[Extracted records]

-=-=-=-=-

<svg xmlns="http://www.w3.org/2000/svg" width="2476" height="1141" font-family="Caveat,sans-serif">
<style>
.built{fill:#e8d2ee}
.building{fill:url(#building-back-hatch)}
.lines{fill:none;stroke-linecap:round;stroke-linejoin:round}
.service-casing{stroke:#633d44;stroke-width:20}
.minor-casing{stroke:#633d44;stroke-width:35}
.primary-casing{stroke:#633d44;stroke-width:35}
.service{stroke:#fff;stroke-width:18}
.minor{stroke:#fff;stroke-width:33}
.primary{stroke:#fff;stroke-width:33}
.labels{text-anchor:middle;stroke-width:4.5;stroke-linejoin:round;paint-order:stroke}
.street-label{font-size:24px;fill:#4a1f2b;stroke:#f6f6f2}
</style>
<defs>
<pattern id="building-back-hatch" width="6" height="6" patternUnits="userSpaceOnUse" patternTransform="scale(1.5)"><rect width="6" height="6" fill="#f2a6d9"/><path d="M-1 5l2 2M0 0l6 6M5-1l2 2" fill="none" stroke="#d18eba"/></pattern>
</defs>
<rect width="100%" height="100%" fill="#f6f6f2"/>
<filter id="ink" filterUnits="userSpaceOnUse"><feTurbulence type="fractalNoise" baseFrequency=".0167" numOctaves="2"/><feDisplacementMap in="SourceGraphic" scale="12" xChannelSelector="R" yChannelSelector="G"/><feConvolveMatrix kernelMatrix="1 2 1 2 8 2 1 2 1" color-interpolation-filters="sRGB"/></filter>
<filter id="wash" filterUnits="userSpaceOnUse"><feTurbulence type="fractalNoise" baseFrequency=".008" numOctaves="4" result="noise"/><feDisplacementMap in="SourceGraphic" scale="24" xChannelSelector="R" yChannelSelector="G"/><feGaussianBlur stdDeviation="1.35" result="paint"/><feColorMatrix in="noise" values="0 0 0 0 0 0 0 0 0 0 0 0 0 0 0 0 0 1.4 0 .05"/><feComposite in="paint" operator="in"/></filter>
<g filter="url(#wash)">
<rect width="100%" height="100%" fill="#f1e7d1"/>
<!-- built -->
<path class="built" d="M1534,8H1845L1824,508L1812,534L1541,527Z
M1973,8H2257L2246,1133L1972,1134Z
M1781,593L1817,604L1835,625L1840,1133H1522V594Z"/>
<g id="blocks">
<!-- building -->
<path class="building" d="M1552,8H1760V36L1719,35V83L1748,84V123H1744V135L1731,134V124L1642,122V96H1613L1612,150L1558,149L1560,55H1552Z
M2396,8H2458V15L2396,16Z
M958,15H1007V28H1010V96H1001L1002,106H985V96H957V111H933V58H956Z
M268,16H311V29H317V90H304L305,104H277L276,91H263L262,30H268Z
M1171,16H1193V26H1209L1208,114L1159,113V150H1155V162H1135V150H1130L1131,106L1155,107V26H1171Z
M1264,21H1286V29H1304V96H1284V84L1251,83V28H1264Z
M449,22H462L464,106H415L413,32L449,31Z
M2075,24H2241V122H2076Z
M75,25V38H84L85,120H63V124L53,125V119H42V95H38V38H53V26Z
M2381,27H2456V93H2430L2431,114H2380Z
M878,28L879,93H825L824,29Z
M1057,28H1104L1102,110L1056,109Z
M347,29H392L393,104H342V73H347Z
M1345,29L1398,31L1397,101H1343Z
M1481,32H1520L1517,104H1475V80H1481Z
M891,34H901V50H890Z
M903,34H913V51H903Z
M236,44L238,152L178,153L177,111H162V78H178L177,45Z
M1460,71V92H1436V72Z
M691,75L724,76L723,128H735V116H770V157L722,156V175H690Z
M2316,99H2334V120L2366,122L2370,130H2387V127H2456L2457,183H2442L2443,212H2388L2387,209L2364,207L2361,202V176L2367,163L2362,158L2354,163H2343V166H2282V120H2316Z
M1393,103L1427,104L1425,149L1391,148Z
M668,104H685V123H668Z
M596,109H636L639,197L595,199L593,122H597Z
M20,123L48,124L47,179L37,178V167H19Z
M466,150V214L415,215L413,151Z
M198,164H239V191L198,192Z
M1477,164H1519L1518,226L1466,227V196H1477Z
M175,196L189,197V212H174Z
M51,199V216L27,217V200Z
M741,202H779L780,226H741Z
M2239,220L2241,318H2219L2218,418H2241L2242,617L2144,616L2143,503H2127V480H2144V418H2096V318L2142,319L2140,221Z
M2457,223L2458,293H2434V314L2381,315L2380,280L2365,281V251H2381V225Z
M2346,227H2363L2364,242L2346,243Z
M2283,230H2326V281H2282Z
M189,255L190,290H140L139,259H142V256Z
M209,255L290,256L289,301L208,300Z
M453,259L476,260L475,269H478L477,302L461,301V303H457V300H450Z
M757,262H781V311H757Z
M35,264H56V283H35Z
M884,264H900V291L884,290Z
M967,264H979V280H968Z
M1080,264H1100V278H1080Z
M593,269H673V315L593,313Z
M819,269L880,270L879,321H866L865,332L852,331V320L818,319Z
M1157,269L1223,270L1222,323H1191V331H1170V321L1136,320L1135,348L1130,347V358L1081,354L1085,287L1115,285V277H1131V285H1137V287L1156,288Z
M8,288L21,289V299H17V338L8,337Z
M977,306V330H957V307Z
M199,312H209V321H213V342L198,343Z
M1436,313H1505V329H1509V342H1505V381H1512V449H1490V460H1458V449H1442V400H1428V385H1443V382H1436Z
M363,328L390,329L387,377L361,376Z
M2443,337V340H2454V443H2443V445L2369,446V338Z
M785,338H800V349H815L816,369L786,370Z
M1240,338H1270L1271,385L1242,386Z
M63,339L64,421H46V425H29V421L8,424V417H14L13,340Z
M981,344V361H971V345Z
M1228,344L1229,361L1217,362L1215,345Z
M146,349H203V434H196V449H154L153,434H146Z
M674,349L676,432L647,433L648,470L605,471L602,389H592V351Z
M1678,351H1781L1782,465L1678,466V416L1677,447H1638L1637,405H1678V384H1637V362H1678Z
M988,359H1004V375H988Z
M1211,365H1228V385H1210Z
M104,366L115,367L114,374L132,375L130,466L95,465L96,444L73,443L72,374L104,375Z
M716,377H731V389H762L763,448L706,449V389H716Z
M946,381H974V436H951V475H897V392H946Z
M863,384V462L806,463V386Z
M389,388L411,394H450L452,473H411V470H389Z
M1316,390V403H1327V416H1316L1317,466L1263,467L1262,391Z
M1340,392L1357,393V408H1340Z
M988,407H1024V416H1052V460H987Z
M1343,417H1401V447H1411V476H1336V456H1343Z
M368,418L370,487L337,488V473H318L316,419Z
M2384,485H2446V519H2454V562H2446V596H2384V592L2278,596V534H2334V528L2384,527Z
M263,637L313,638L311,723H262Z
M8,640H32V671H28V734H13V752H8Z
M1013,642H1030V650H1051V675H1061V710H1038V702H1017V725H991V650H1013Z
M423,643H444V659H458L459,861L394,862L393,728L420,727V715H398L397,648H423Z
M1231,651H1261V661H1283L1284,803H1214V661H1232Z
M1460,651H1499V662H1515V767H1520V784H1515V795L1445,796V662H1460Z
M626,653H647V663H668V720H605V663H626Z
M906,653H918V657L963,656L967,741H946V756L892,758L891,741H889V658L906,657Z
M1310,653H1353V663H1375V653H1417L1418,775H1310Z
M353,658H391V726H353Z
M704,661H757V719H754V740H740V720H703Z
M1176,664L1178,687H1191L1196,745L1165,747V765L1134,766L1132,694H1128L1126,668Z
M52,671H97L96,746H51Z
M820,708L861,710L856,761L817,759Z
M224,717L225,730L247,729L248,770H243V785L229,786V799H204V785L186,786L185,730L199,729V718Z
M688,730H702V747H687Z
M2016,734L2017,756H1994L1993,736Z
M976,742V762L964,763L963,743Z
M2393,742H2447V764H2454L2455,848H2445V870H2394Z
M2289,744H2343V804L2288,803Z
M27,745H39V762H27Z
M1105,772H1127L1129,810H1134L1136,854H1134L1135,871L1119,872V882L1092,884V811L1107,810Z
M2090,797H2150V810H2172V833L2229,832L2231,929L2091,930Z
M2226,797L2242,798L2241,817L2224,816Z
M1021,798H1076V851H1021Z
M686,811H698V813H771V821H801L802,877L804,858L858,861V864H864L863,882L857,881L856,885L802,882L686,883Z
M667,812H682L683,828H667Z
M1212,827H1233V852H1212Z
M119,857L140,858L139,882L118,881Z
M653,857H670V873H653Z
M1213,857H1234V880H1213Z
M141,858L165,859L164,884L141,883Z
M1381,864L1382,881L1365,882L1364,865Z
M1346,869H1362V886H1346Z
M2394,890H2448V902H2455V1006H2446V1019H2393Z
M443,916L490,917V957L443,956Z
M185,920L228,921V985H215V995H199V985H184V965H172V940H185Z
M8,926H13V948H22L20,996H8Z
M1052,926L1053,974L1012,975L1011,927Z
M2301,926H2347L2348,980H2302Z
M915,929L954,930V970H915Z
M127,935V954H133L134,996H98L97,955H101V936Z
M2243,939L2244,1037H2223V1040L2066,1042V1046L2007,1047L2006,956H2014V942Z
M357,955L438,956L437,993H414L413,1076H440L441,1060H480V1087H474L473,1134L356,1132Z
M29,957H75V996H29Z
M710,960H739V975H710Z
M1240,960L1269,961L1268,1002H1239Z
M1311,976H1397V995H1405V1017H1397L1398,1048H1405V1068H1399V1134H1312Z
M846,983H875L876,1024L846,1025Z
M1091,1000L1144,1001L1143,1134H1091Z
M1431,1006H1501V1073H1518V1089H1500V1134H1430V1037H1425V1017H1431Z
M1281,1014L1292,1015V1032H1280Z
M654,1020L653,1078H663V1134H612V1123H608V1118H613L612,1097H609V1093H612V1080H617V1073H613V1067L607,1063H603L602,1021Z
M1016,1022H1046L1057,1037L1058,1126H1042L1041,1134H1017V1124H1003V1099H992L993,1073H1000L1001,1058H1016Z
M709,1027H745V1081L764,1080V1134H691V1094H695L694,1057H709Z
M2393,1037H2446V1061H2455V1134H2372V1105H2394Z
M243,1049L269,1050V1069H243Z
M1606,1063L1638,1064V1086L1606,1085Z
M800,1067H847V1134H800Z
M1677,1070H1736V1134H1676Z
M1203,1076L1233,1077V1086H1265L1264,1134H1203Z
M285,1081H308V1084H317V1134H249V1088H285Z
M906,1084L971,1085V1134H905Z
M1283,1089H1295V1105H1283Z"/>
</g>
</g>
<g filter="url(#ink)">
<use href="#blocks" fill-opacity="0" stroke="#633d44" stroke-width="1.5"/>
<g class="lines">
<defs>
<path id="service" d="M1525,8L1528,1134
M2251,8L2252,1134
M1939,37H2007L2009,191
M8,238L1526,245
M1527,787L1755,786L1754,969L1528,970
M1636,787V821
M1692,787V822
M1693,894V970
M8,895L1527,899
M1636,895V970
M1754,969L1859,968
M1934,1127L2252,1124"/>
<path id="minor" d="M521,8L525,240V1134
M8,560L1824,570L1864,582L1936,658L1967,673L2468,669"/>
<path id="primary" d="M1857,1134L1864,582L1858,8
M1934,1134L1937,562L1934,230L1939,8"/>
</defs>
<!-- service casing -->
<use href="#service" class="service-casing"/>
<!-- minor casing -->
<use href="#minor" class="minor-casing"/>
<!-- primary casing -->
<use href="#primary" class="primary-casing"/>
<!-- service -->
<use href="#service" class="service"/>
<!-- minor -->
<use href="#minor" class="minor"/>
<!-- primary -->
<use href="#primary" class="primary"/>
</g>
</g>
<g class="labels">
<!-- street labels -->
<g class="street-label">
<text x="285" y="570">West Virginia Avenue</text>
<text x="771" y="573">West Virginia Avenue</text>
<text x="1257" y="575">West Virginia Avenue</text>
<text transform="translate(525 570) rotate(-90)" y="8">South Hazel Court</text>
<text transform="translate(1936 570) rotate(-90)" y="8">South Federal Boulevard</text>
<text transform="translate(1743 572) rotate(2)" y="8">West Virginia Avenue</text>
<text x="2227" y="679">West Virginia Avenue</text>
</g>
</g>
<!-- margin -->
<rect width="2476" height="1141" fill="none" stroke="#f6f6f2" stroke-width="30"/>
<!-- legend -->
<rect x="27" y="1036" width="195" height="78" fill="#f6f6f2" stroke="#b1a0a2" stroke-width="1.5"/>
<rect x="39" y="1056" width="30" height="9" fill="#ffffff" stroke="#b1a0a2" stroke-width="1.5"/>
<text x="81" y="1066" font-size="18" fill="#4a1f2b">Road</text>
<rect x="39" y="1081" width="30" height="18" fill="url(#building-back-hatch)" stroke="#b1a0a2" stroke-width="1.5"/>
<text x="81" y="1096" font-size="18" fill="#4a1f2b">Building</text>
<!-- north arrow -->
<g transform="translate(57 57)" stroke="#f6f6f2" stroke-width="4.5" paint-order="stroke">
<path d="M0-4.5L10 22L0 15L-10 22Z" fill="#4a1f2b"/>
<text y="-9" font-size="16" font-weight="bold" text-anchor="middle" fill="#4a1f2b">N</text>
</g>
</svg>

-=-=-=-=-

> **Directions**: Where a line of the records has the string "lines", return that line.

> **Answer for this exercise**:
.lines{fill:none;stroke-linecap:round;stroke-linejoin:round}
<g class="lines">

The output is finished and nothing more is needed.